Specialized has come out with a Road Tubeless version of their S-Works Mondo tire. It seems safe to assume that they would come out with some Roval wheels to go with them, especially considering the limited selection of tubeless wheels on the market. Here's a pic of the new Tarmac SL3 sporting some carbon wheels with an aluminum breaking surface. 









If you look real close the logo on that tire looks a lot like the logo on the Tubeless Mondo. Except without the red tread of course.


----------



## rollin nolan (Jun 22, 2007)

Well I don't know why my second picture didn't work, but it's at: http://www.specialized.com/us/en/bc/SBCEqProduct.jsp?spid=44924


----------



## Dr_John (Oct 11, 2005)

This was announced quite some time ago. They were supposed debut for 2009:

http://www.velonews.com/article/78936


----------



## rollin nolan (Jun 22, 2007)

Oh yeah. I remember that article. Spec teamed up with Campy to produce rims.
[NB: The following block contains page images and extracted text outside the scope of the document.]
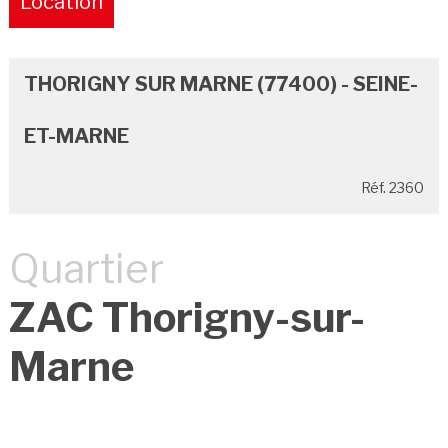
Location
Pure
THORIGNY SUR MARNE (77400) - SEINE-
ET-MARNE
Réf. 2360
Quartier
ZAC Thorigny-sur-
Marne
They're just coming out a year late.


----------



## rollin nolan (Jun 22, 2007)

................well I looked at the 2010 Spec book today. That is not a tubeless wheel  It's a 1595 gram alum/carbon clincher called the Rapid SL. They didn't show any tubeless wheels in the catelog. But why would they private label a Hutchinson tubeless tire unless they were going to have a tubeless wheel available. Hopefully I'm missing something or they'll have a mid-year release.


----------